Zabezpieczenie ładunku to niezwykle istotna sprawa w przypadku transportu. Niestety, niektórzy w tej kwestii postępują lekkomyślnie próbując oszczędzić czas i pieniądze.
A to bywa odwrotne w skutkach i zwyczajnie niebezpieczne – zarówno dla nich, jak i najbliższego otoczenia. Tak też było w tym przypadku, kiedy samotne koło toczyło się po ulicy. Dobrze, że nie zrobiło nikomu krzywdy.
Dokładna lokalizacja zdarzenia nie została ujawniona, ale po lokalnej infrastrukturze można wywnioskować, że to któreś z polskich miast. Data pewnie nie jest dobrze ustawiona. Krótko mówiąc, jest w tym wszystkim sporo tajemnic.
Samotne koło siało zagrożenie
Czas i lokalizacja nie są jedynymi elementami budzącymi wątpliwości. Trudno wskazać również, skąd wziął ten okrągły, ciężki przedmiot. Raczej nie odpadł z jadącego samochodu. Istnieje znacznie bardziej prawdopodobny scenariusz.
Wydaje się, że samotne koło mogło być elementem przewożonego, źle zabezpieczonego ładunku. W pewnym momencie spadło i zaczęło się toczyć po ulicy. Znacznie mniej popularne założenie mówi o głupich zabawach nieletnich, którzy mogli zepchnąć je wzdłuż ulicy. Sąsiedztwo szkoły to uwiarygadnia.
Tak czy inaczej, toczące się ogumienie uderzyło z dwa zaparkowane samochody, które znajdowały się tuż przy jezdni. Dzięki kamerom umieszczonym w kabinie jednego z pojazdów, można dostrzec, gdzie dokładnie i jak doszło do uderzenia.
>Urwane koło TIR-a może być śmiertelnie niebezpieczne. Ten kierowca uciekł w ostatniej chwili (wideo)
Ruch był niewielki, co w pewnym stopniu zmniejszało zagrożenie dla otoczenia. Nietrudno jednak wywnioskować, że ktoś mógł mieć większego pecha, niż właściciel tych samochodów.
Rozpędzone koło, które uderzyłoby w rowerzystę, motocyklistę lub pieszego mogłaby doprowadzić do bardzo poważnego wypadku.
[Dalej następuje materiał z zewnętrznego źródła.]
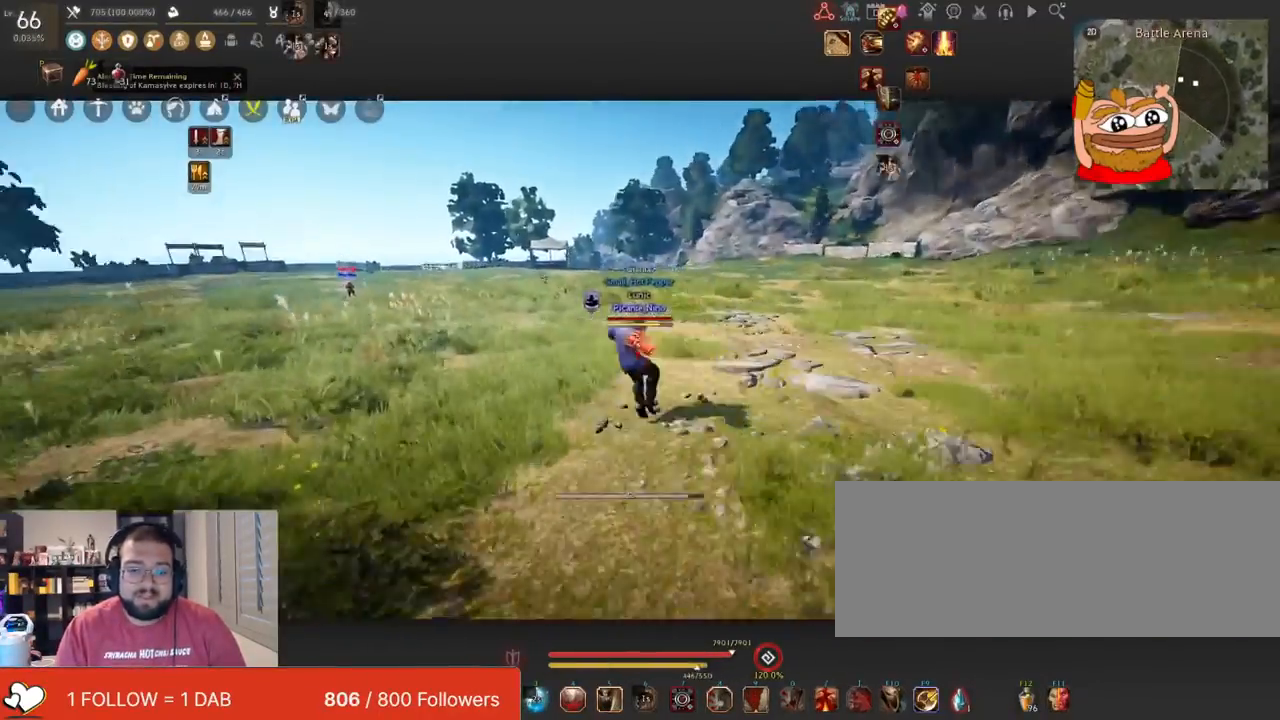
{"keys": ["a"], "mouse": ["right"], "events": []}
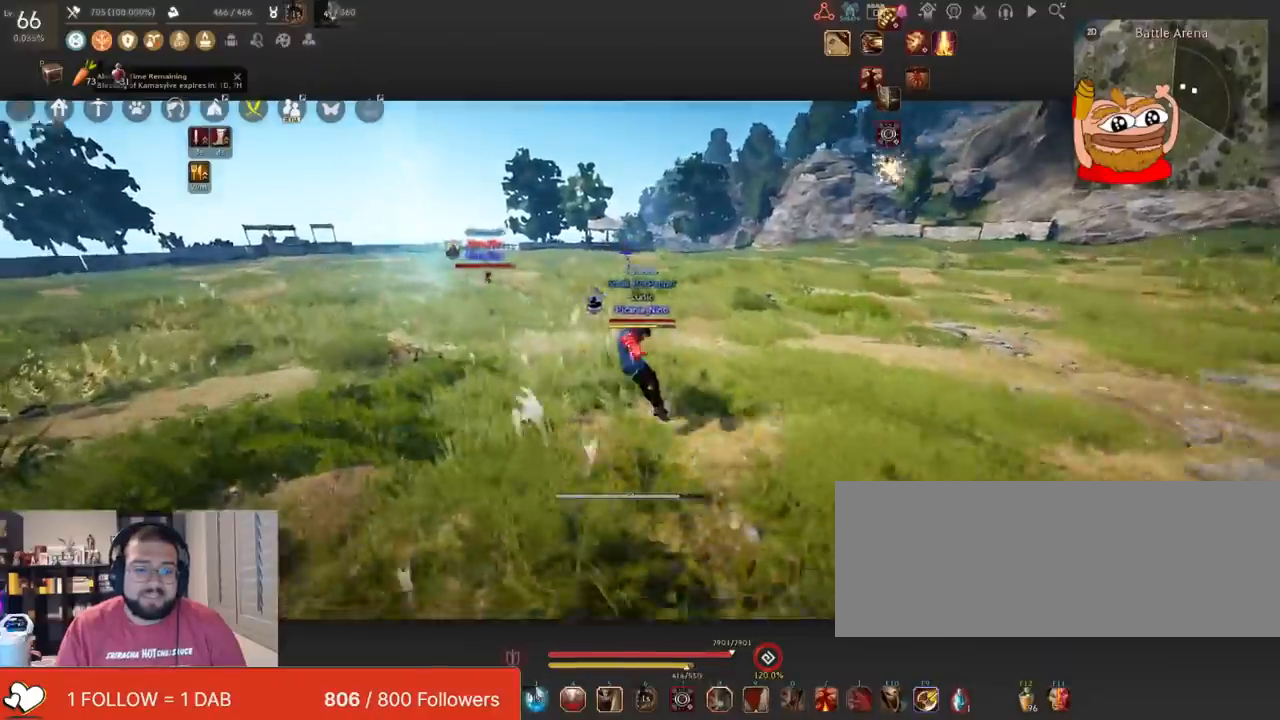
{"keys": ["a"], "mouse": ["right"], "events": []}
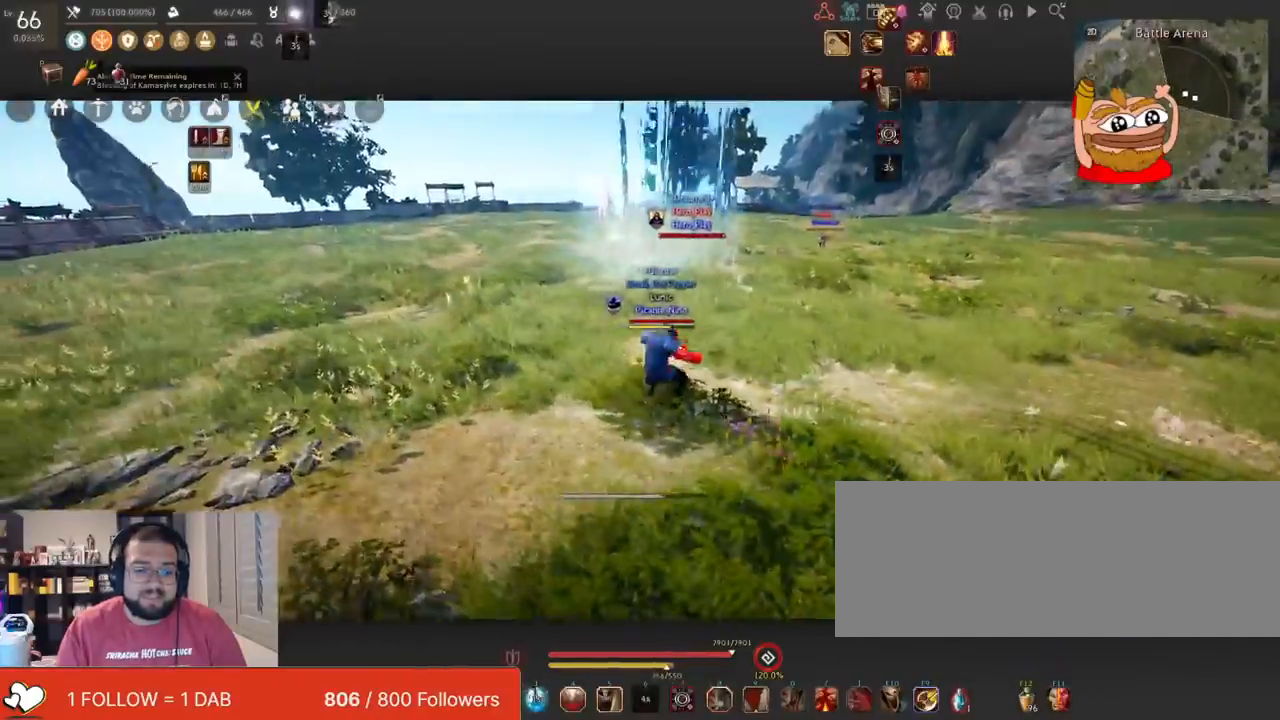
{"keys": ["a"], "mouse": ["right"], "events": []}
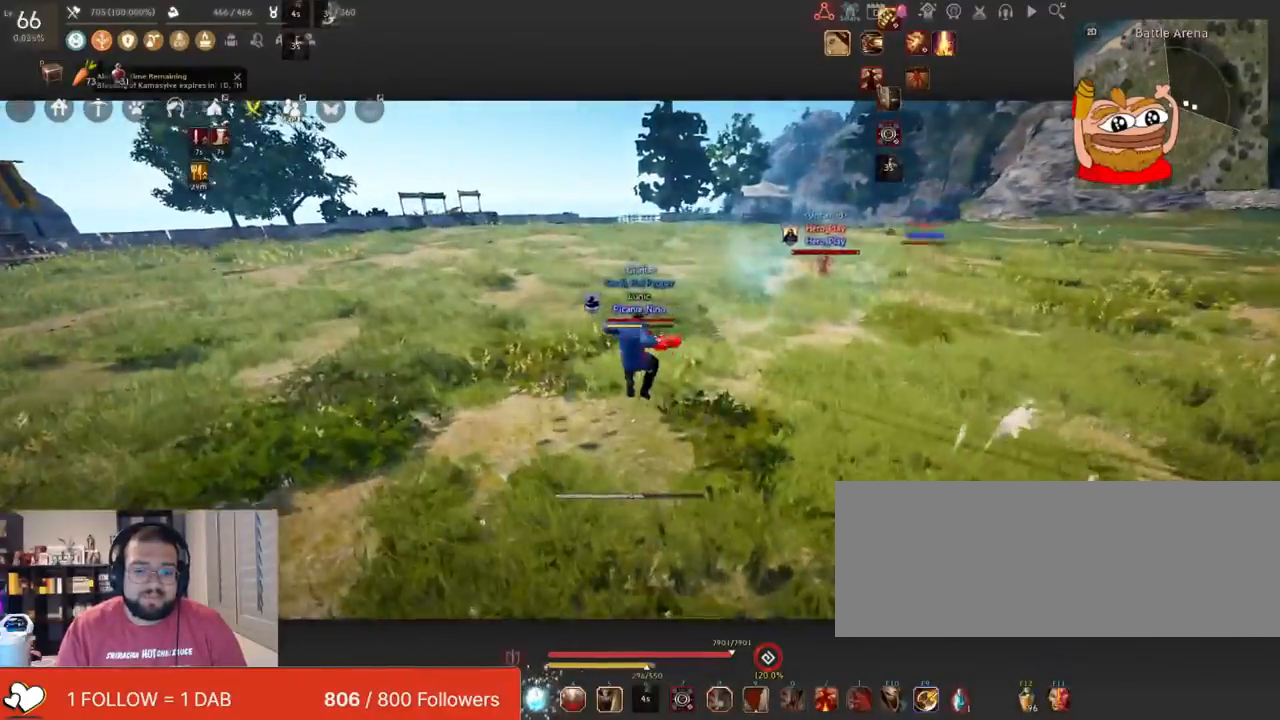
{"keys": ["a"], "mouse": ["right"], "events": []}
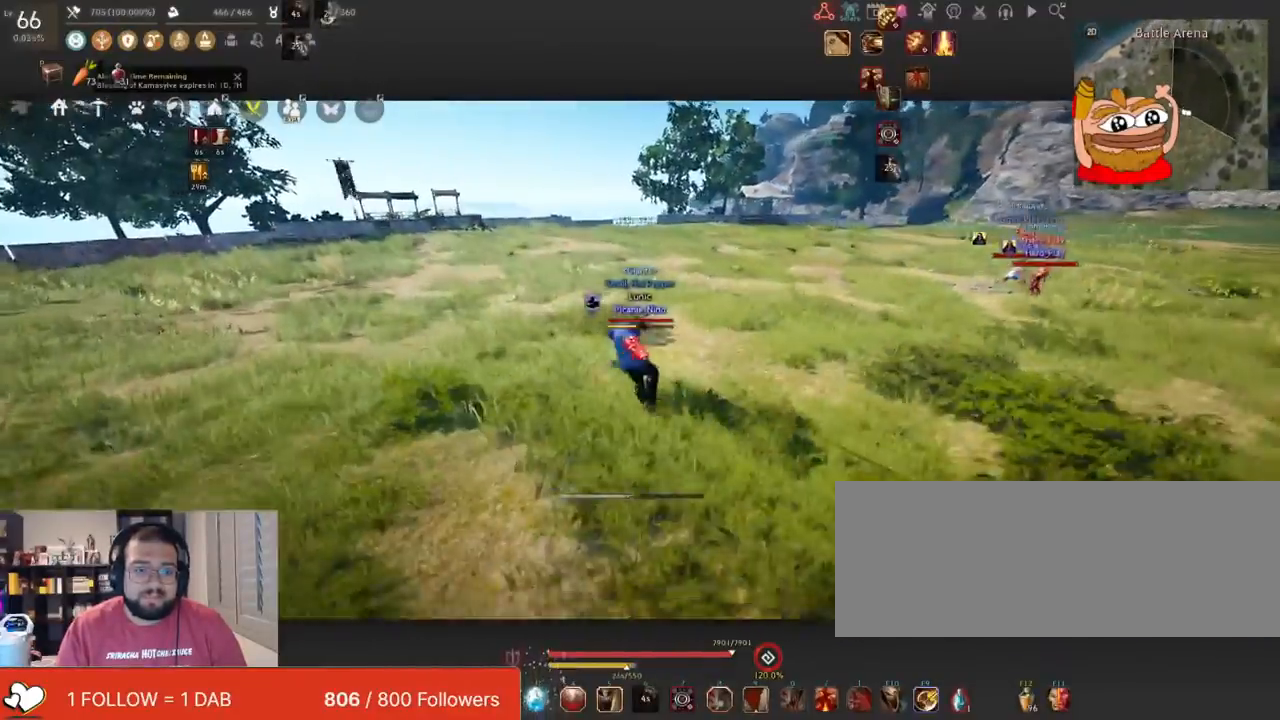
{"keys": ["a"], "mouse": ["right"], "events": []}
Ktoś, kto był jego ostatnim użytkownikiem/właścicielem, zachował się więc lekkomyślnie.
Pamiętajmy, by przed transportem dokładnie zabezpieczyć ładunek, by ten nie stanowił żadnego zagrożenia dla wszystkich w pobliżu. Tylko w ten sposób zminimalizujemy zagrożenie. Nie warto narażać się na niebezpieczeństwo w tak błahy sposób.